───── Exercise material ─────

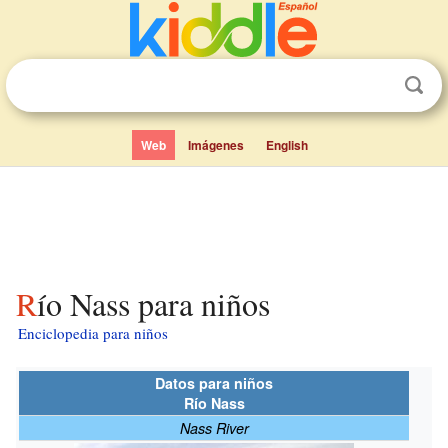
Web
Imágenes
English
Río Nass para niños
Enciclopedia para niños
Datos para niños
Río Nass
Nass River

─────

— Task to carry out —
Only the lines from the line with "Enciclopedia para niños" to the final line of the entries are to be returned, each exactly as written, both ends included.

— Solution to this problem —
Enciclopedia para niños
Datos para niños
Río Nass
Nass River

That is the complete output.